A Seven-League Strides Sightseeing Trip Through Past and Present of Standard Dutch

  • Frans Hinskens
Keywords: Dutch, standardisation, language policy, external language history, norms, pluricentricity, pluriareality, domains of language use


Standard Dutch is an official language in the Netherlands, in the northern part of Belgium (Flanders and Brussels) and in very multilingual Surinam. The standardisation process started in the early 16th century; because of the political separation of the Seventeen Provinces after 1585, it came to a halt in the South (roughly present-day Flanders). From then onwards, Standard Dutch developed in its own way in the North and the South – in the South with a delay until the second half of the 19th century.

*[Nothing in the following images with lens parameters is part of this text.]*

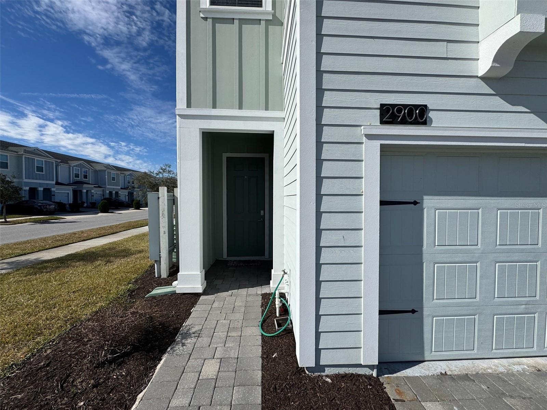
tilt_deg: -2.3
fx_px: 221
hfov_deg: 102.1
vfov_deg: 85.7
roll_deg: +1.0
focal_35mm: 14
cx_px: 274
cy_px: 205
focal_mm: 2.22
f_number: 2.2
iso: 40
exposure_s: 1/3906
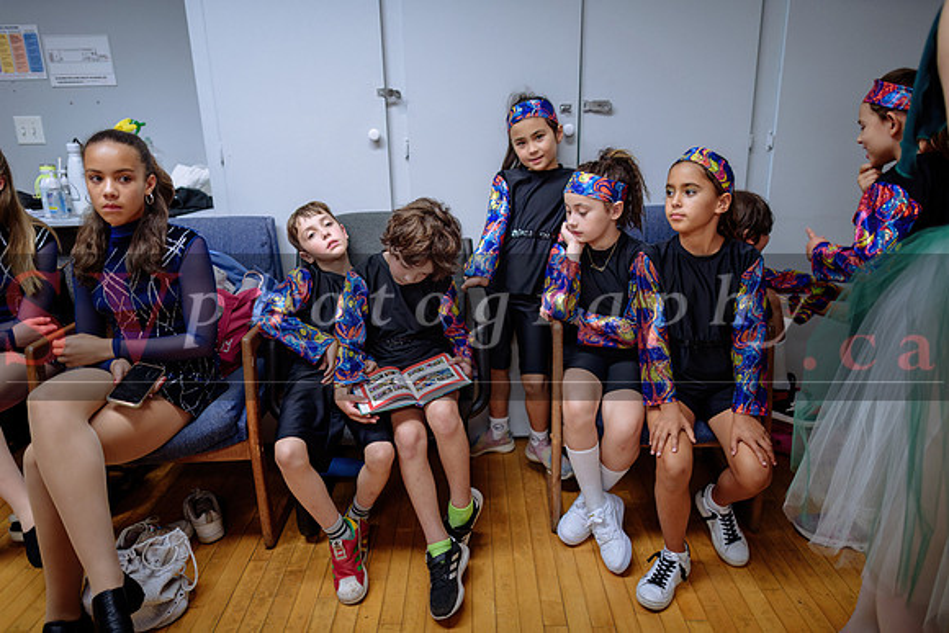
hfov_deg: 73.7
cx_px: 474
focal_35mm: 24
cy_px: 316
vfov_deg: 53.2
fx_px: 633
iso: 800
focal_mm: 24
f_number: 1.4
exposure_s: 1/160
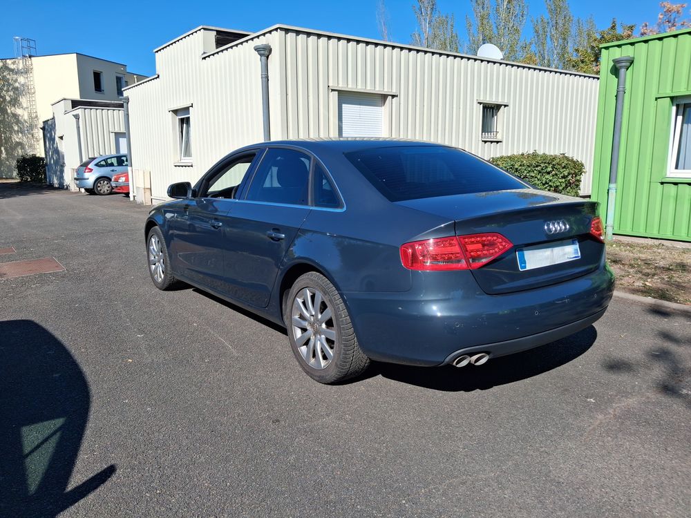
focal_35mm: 27
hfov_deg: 65.3
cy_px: 259
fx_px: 539
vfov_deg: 51.4
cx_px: 346
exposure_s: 1/823
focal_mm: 4
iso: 25
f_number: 1.8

In Surinam, Dutch was imported as a colonial language; in the decades after the abolishment of slavery (1863) and the education laws passed in 1876, the black descendants of the enslaved, the creole population and the various other ethnic groups gradually started acquiring it. This paper sketches the differential development of Standard Dutch in the three parts of the language area and relates the resulting divergence to the question as to whether Dutch should be seen as a pluricentric or rather a pluriareal language. On the basis of recent data (mainly from large-scale online questionnaires) the position of the language and its future are discussed in the main societal domains in the three parts of the language area.